> [Text provided]:
[start]
Secretary, Ministry of Information and Communication

Chief Election Commissioner of Nepal
- In office 26 April 1993 – 3 August 2001
- Monarchs: Birendra (until 1 June 2001), Gyanendra
- Preceded by: Surya Prasad Shrestha

Personal details
- Born: 1 August 1936
- Died: 29 April 2005 (aged 68)
- Citizenship: Nepalese
- Spouse: Ishwori Shah
- Occupation: Administrator

= Bishnu Pratap Shah =

Chief Election Commissioner of Nepal

Bishnu Pratap Shah (1 August 1936 – 29 April 2005) was a Nepalese bureaucrat and administrator in the service sector. Shah, who had been appointed to important positions of Zonal Commissioner and Government Secretary during the party-less Panchayat era, also served as the Chief Election Commissioner of Nepal, after the restoration of democracy in 1990, on the basis of his personal integrity and dedication to work.

He occasionally published in Kantipur daily. In one article he underlined the need to hold Constituent Assembly elections as he determined the root cause of the Maoist insurgency.
[end]
> [Data provided]:
[start]
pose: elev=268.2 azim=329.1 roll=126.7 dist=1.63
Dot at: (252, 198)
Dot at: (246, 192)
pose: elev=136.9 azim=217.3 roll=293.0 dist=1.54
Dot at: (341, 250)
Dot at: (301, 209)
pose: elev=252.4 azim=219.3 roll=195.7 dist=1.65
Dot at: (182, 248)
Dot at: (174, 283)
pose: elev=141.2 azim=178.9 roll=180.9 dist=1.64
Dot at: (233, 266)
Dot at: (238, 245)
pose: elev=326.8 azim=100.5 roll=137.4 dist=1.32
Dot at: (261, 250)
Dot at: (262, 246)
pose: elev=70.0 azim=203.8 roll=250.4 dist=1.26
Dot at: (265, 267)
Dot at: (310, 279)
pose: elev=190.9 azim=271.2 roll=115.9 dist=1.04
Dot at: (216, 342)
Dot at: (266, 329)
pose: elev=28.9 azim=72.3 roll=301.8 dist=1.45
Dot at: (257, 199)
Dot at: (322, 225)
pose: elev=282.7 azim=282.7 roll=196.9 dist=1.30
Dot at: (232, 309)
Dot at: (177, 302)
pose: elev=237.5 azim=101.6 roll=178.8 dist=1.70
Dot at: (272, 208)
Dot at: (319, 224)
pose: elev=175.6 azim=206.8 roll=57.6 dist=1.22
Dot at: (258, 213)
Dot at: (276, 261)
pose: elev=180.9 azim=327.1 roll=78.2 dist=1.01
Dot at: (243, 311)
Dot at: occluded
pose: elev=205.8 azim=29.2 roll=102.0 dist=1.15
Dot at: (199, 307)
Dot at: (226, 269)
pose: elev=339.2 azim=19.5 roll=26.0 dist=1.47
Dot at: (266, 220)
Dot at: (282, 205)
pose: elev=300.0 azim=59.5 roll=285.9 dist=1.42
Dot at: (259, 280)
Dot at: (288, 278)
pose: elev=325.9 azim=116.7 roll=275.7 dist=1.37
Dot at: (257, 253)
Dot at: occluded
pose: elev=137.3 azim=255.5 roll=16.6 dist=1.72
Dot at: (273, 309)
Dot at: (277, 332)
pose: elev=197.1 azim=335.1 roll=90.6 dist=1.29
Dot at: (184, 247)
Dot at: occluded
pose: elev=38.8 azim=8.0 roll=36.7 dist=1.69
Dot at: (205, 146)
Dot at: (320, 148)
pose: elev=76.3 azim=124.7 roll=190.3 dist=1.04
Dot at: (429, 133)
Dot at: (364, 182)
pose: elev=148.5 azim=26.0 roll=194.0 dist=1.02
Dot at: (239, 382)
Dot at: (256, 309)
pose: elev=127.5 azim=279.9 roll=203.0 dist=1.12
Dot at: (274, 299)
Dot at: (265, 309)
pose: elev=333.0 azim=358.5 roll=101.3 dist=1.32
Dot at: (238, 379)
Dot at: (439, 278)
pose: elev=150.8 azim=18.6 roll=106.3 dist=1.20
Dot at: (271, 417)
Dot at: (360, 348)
[end]
> [Set of tasks]:
**a)** Answer these questions from the text on Bishnu Pratap Shah:
(i) Who preceded him as Chief Election Commissioner of Nepal?
(ii) What was his spouse's name?
(iii) In which daily did he occasionally publish?
**b)** Carry the text on Bishnu Pratap Shah forward from its last sentence.
The items have nothing to do with the text on Bishnu Pratap Shah.

> [Task-by-task results]:
**a)**
(i) Surya Prasad Shrestha
(ii) Ishwori Shah
(iii) Kantipur daily

**b)**
Shah steered the Election Commission so perfectly that it facilitated Nepal to hold Parliamentary, as well as local level elections on the basis of the principle of adult-franchise to the satisfaction of all the political parties and the mission of the Peoples Movement. He is also the longest serving Chief Election Commissioner of Nepal's history.

== Personal life ==
He was Born in Maidi VDC Ward No. 2, Dhading district on 29 August 1937 to father Captain Lal Jung Shah and mother Subhadra Kumari. Shah was married to Ishwori Shah in 1971 and has a son Bimal Pratap Shah and a daughter Binita Shah (Khadka) and grandchildren Shivashish Pratap Shah and Biraj Khadka. Shah died on 29 April 2005.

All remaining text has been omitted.